К этому времени две-три лодочки также стояли неподалёку в ожидании клёва и ещё столько же осторожно подходили к месту рыбалки, изредка всплёскивая вёслами в полной тишине. И действительно, не успевал отец выкурить ещё и полсигареты, как Лиза чувствовала рывок на другом конце удочки. Она инстинктивно дёргала леску на себя, и рывки сразу становились чаще и сильнее.

– Ну же, тяни! – шёпотом подбадривал её отец, выплёвывая сигарету за борт и хватаясь за свои настроенные удочки.

Лиза быстро начинала тянуть упирающуюся невидимую рыбу, путаясь в вытягиваемой леске.

– Да не спеши ты, – успокаивал её отец. – Аккуратнее сбрасывай леску на дно лодки, а то всю её перепутаешь.

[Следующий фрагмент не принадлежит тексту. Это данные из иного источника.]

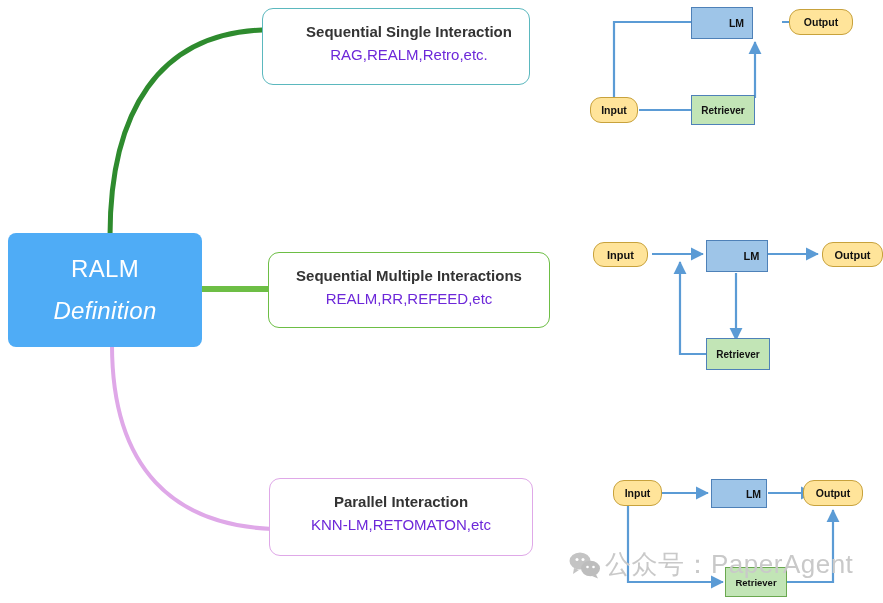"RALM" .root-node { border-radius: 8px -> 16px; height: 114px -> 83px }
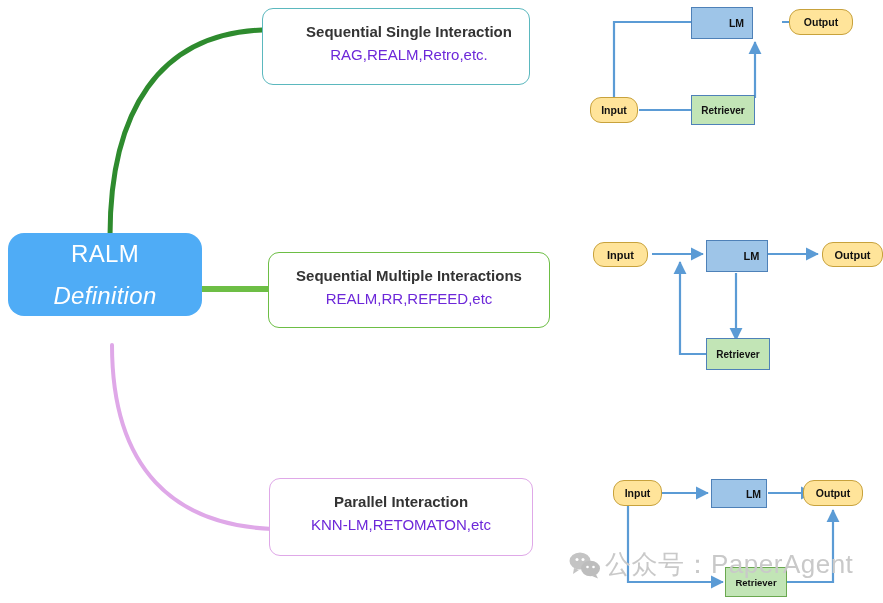"Sequential Multiple Interactions" #branch-box-2 { border-radius: none -> 19px; width: 282px -> 314px }
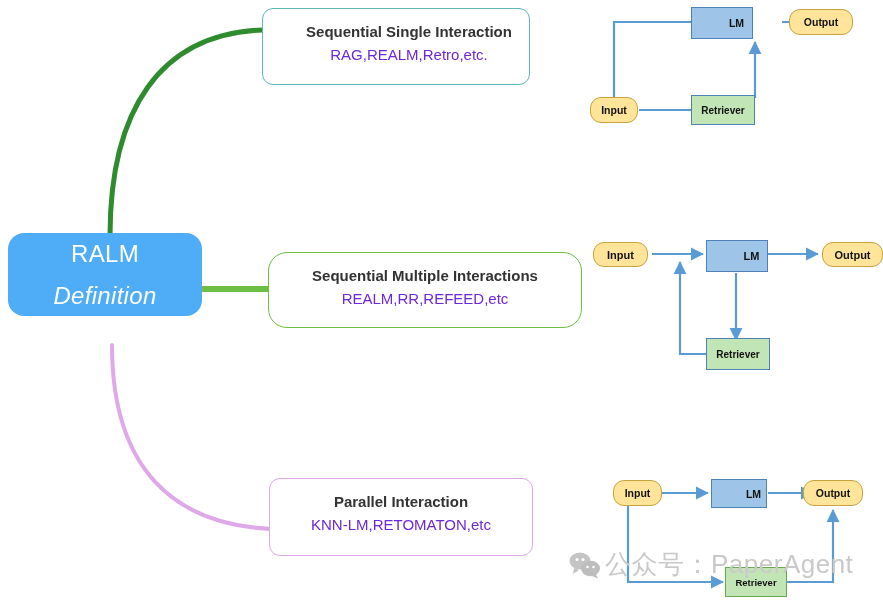"公众号：PaperAgent" #watermark { gap: 4px -> 12px }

Но Лиза плохо слушала, она вся была сосредоточена на выуживании краснопёрки. Вот, наконец, на глубине трёх-четырёх метров от поверхности рыбу стало видно, она металась из стороны в сторону, пытаясь освободиться от крючка, ещё минута – и Лиза вытаскивала красивую блестящую рыбку в лодку. Отец помогал дочке отцепить её и заталкивал в садок, который свешивал за борт.

– Ну и мы начнём, пожалуй, – говорил он сам себе, подсекая свою рыбу и ловко вытаскивая её из глубины.

И дальше краснопёрка клевала беспрерывно и цеплялась на крючок сразу, как только наживка достигала дна. Лиза визжала от радости, вытаскивая очередную рыбу, не обращая внимания на предупреждения отца, чтобы она не пугала рыбу своими криками. Когда клёв ослабевал, отец опять опускал на дно моря очередные порции приготовленного месива, и интенсивность поклёвок возобновлялась. Так продолжалось до выстрела пушки с берега, оповещавшей горожан, что наступил полдень. Тогда отец говорил:

– Всё, хватит! – и начинал сматывать леску на удочках к большому неудовольствию Лизы, желающей ловить краснопёрку бесконечно долго.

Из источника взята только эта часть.